Inwieweit die Technik zu hacken ist, sollen Experten beurteilen. Ich befürchte Manipulationen von ganz anderer Seite: So lange es keinen Impfstoff gibt, könnten sich Menschen mutwillig infizieren. Denn wer Antikörper hat, kommt in den Genuss von Lockerungen. Dieses Risiko sollte bedacht werden. Auch, weil bei vielen Menschen die Aussage hängen bleibt, dass SARS-CoV-2 einer leichten Grippe gleiche. Das mag für den Großteil gesunder junger Menschen gelten, für Risikopatienten aber nicht.

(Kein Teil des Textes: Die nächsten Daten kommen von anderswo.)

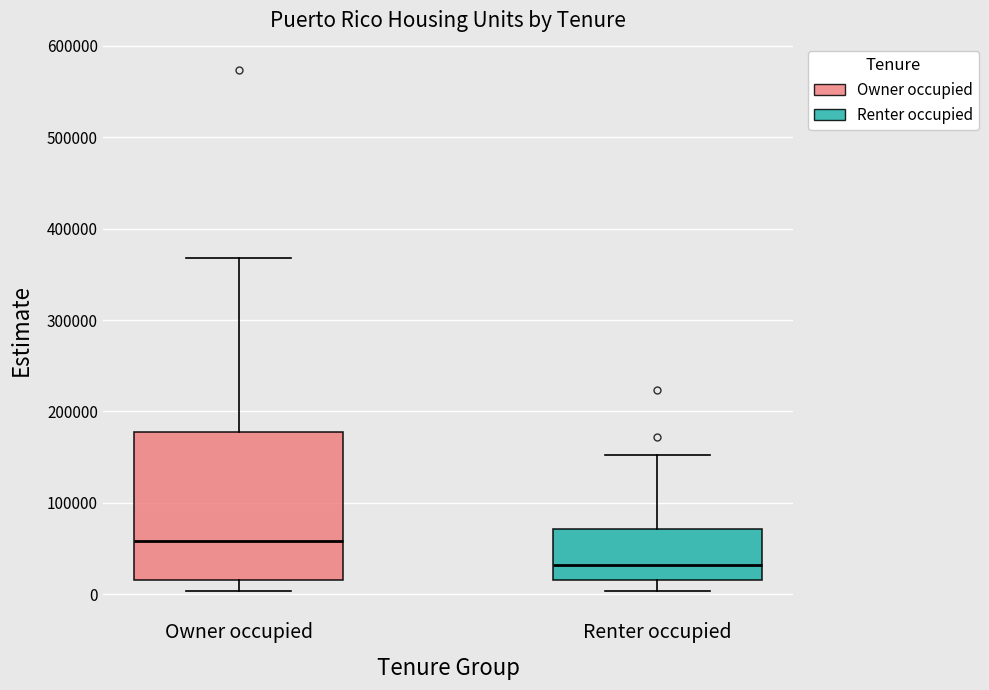

Which box has the highest median line?

Owner occupied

Letzteres betrifft eine große Menschengruppe, die man durch eine mutwillige Infektion mit dem Coronavirus in Gefahr bringen würde.
Mein Fazit: Noch sind zu viele Punkte wissenschaftlich und technisch ungeklärt, um auf die Schnelle Immunitätsausweise umzusetzen. Besser wäre, dem Druck der Bevölkerung nicht nachzugeben und den Lockdown in gewissem Maße aufrechtzuerhalten.